What they've come up with this time is the biggest box yet, five discs. Four of them are CD, the last a blu-ray pure audio one with 5.1 surround mixes of the album proper, instrumental versions and a bunch of the alternate tracks. The four CD's draw on mostly the same material as the 1997 box, -with one major addition, 11 live cuts of Pet Sounds material taken from shows over the years. Between the sound advances since 1997, the new packaging and those live cuts, it's probably enough to draw in the crazed collectors (hi), and the higher-end purchasers not afraid of the $70 - $90 price tag.

It is a nice package, done up as a coffee-table book style, with a hard-bound cover, big pages, lots of photos, very attractive. However, it's a little light on the content, certainly nowhere as extensive as the 1997 box, with its two separate thick booklets. I guess they felt they shouldn't re-use the same lengthy notes, or maybe that everything has already been said, so stick with the basics. I do like that all the lyrics are here, all the session musicians (the so-called Wrecking Crew, featuring Hal Blaine, Carol Kaye, Billy Strange, Tommy Tedesco, Glen Campbell, etc.), and a few listening hints from producer/leader/genius Brian Wilson (Here Today: "Listen for that trombone part in the middle".)

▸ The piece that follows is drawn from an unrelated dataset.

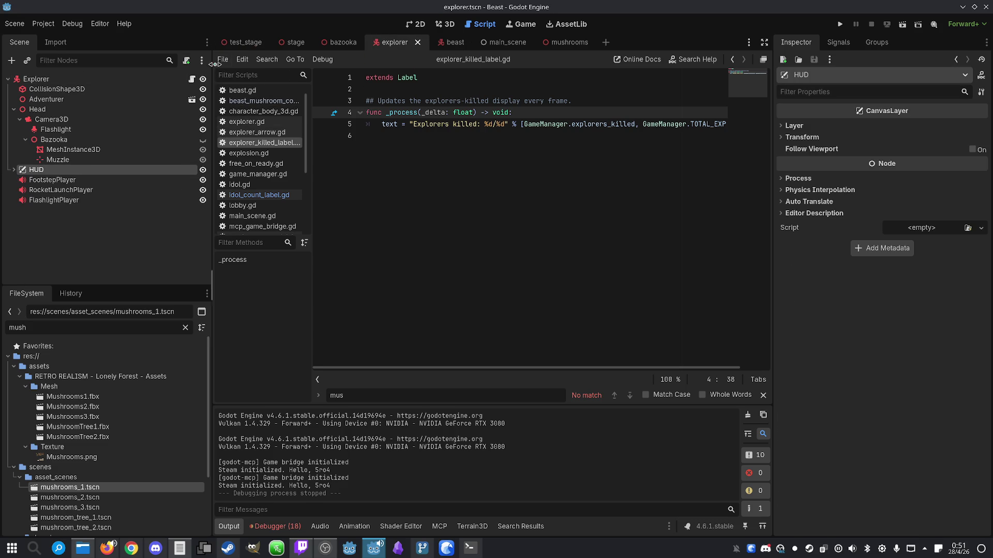
pyautogui.click(256, 58)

I guess I should say something about the music; after all I've spent most of my life agreeing that it is the best album ever, at least to my tastes. What you have here is 23-year-old sensitive soul who has in the past four years gone from being an awkward kid to the most respected musician/producer in the game, completely rewriting the rule book for pop music. He has created a suite of music around the idea of moving from childhood to adulthood, struggling with love and heartbreak. As well, he's arranging sophisticated music with melodies, harmonies and instrumentation far above any of his colleagues, working with the very best players in not only rhythm sections but horn and string sections as well. His ability to conceive of instrument combinations that created unique aural final products is perhaps still unequaled to this day: "I'd like to start it out this time with the organ and the Fender bass, then the bongos will come in the second half like everything else. Here we go, organ, Fender bass and piccolo."

Once you get into the album, it is quite fun and revelatory to go through the various session takes, and hear Wilson directing these highly-experienced pros doing stuff they've never done before, The music alone is mesmerizing, but then you hear the singing added, and realize he had this all in his head from the start; where the verses and choruses would go, how each individual Beach Boy would blend in the final product. Some of the alternates include different lead vocals from other band members, as Wilson experiments, or the rare bad idea, like a sax solo on God Only Knows, but for the most part this was pain-staking, time consuming work mostly to get the very best possible performance from the players and singers, in a day when you pretty much had to get most of the take done live off the floor, rather than pieced together in chunks. No matter that this has been issued for the most part before, if you don't have it, I suggest you give yourself a treat. Unless, of course, you don't like God Only Knows ("The greatest song ever written" - P. McCartney), in which case, you're excused.